All that should appear is the line containing "ring dip: (791, 1690)" and the lines after it in the records below, each reproduced exactly.

[EXERCISE MATERIAL]

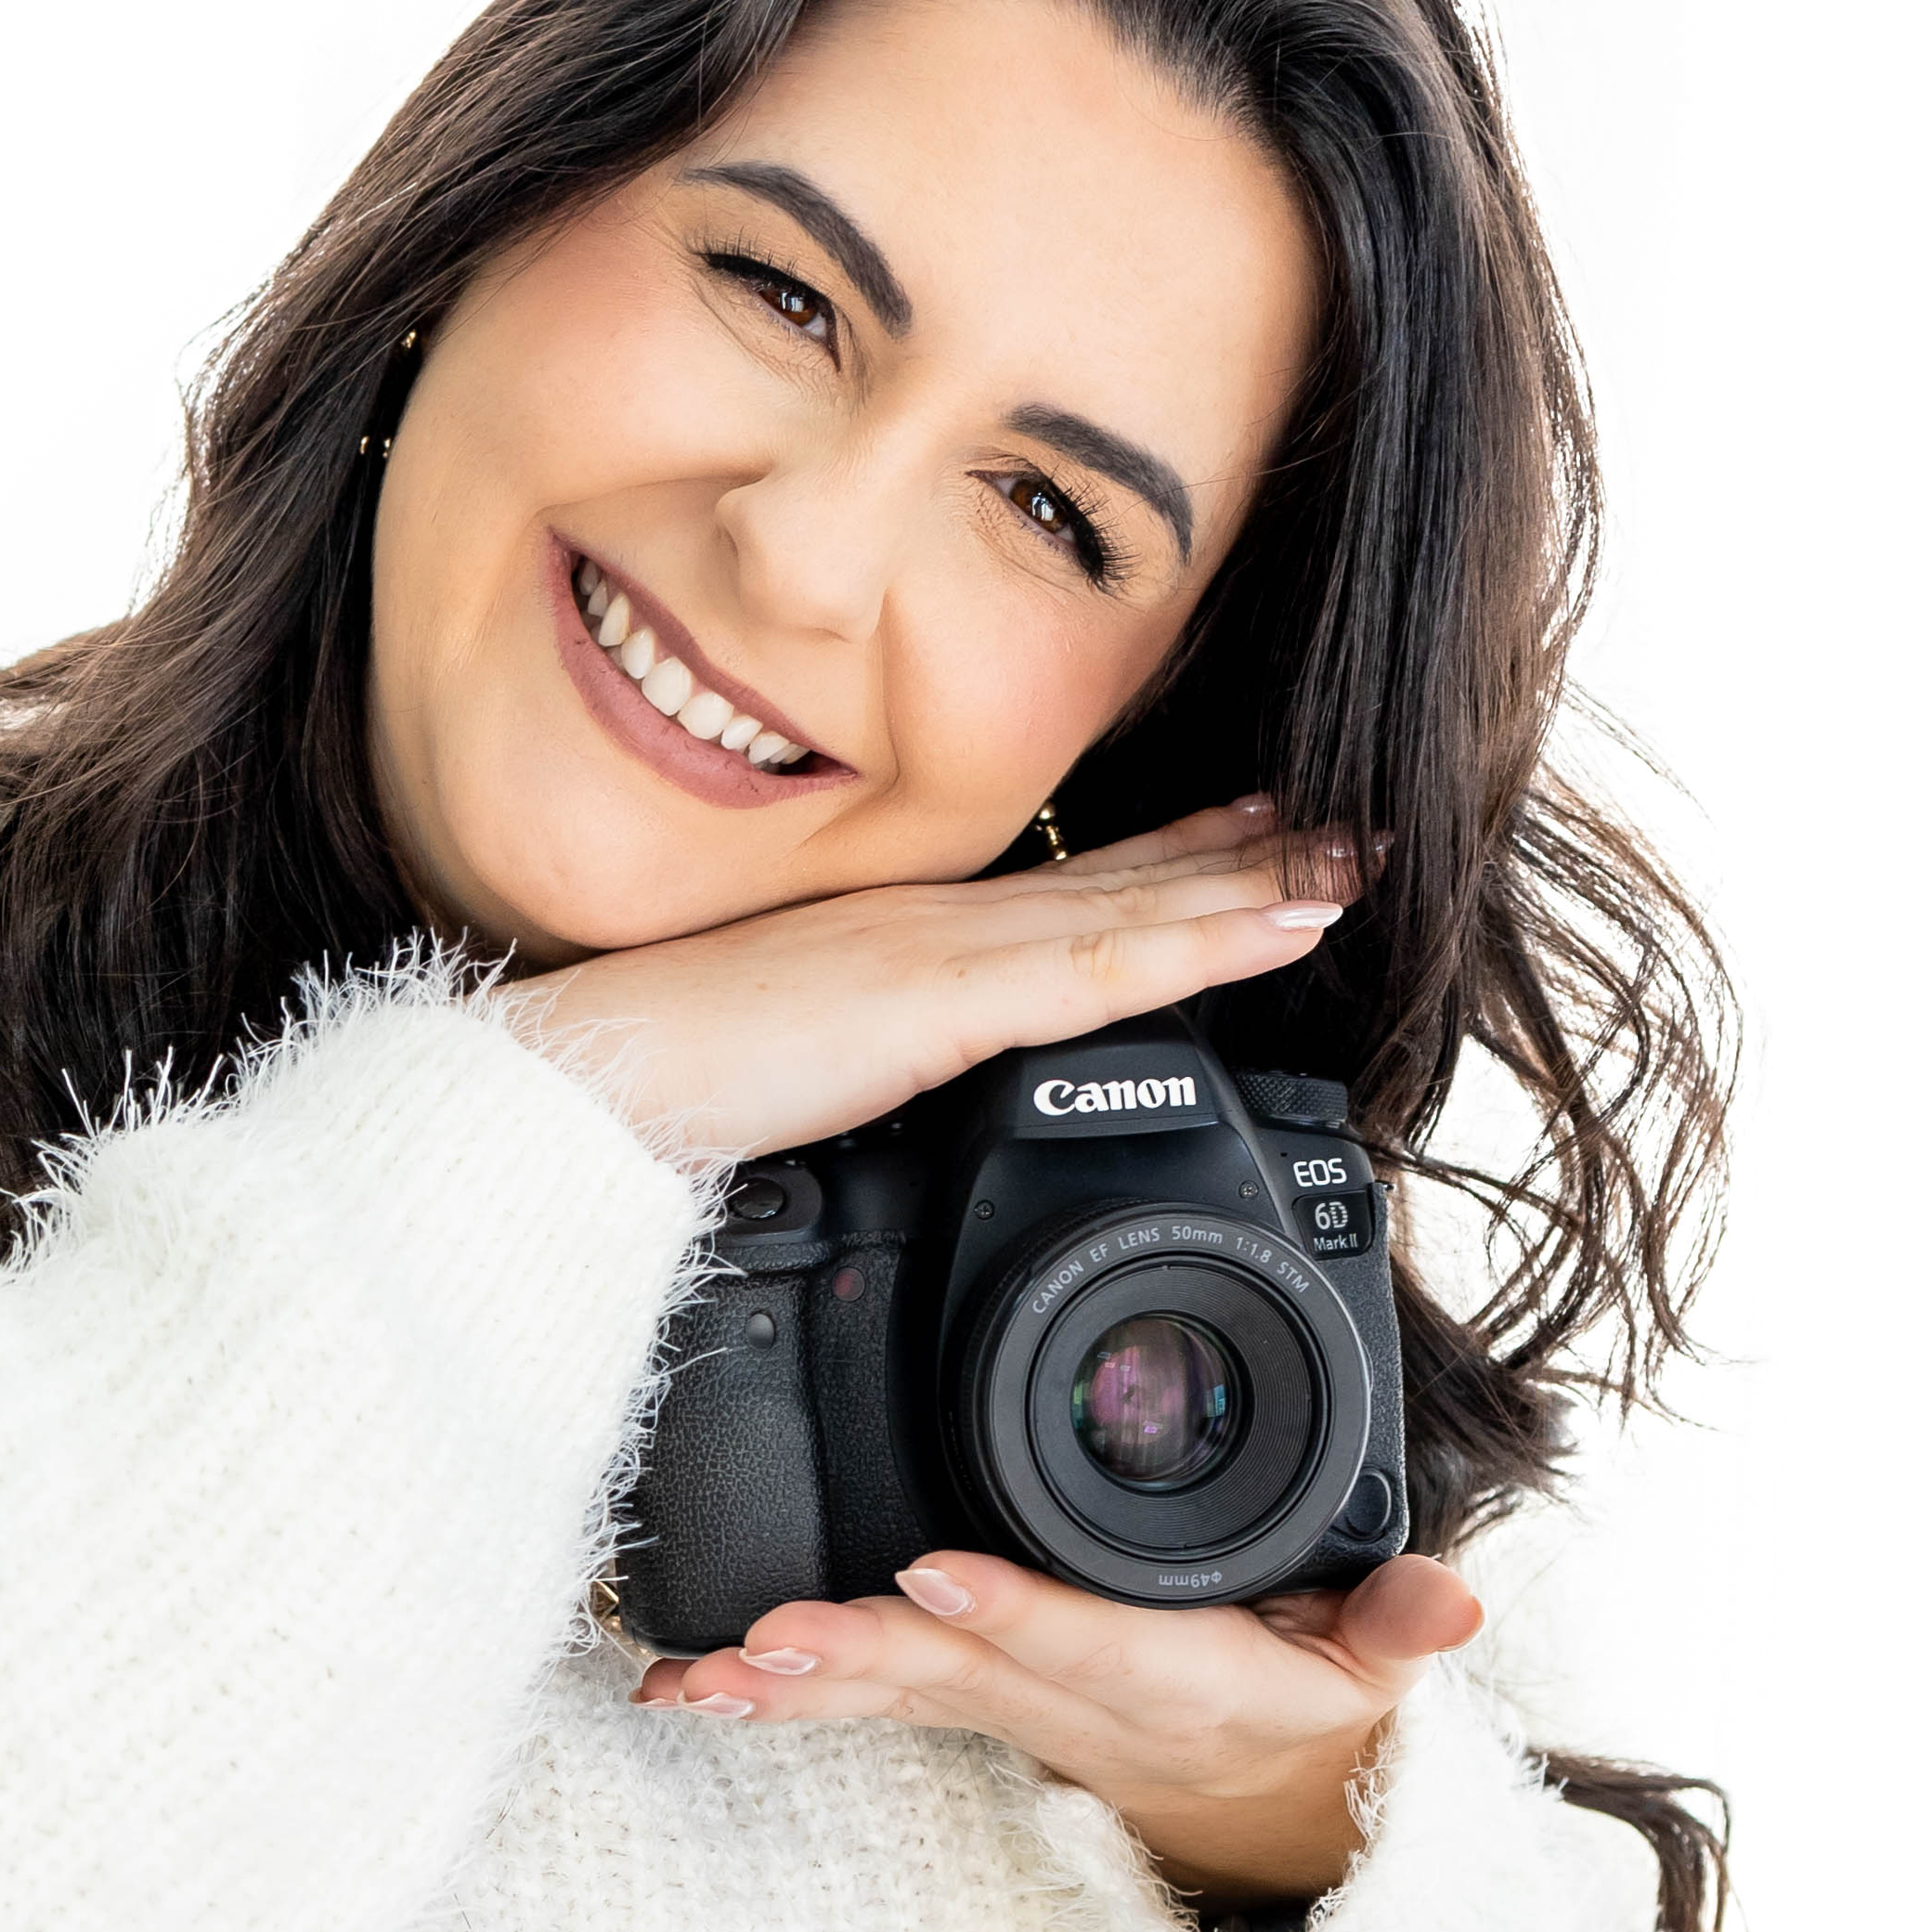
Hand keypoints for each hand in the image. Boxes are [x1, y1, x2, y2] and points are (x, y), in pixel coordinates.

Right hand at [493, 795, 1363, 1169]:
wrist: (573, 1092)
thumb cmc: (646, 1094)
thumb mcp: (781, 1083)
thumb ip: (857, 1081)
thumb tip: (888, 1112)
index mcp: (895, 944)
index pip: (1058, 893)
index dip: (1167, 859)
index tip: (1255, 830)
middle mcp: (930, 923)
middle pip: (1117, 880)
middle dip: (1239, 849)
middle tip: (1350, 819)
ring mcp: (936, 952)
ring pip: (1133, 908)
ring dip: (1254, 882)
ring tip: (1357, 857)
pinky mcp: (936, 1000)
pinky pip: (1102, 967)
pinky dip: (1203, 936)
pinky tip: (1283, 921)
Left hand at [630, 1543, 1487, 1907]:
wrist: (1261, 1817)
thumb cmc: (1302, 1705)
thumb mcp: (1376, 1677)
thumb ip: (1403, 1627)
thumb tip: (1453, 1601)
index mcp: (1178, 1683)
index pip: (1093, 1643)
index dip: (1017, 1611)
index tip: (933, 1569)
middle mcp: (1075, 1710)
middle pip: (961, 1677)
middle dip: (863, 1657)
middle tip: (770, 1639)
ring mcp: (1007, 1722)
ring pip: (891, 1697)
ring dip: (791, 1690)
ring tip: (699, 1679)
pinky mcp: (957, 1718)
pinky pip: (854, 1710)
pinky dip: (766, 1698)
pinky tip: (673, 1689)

[/EXERCISE MATERIAL]

● WRITTEN SOLUTION
ring dip: (791, 1690)
ring tip: (699, 1679)
pinky mcp: (957, 1718)
pinky pip: (854, 1710)
pinky dip: (766, 1698)
pinky tip: (673, 1689)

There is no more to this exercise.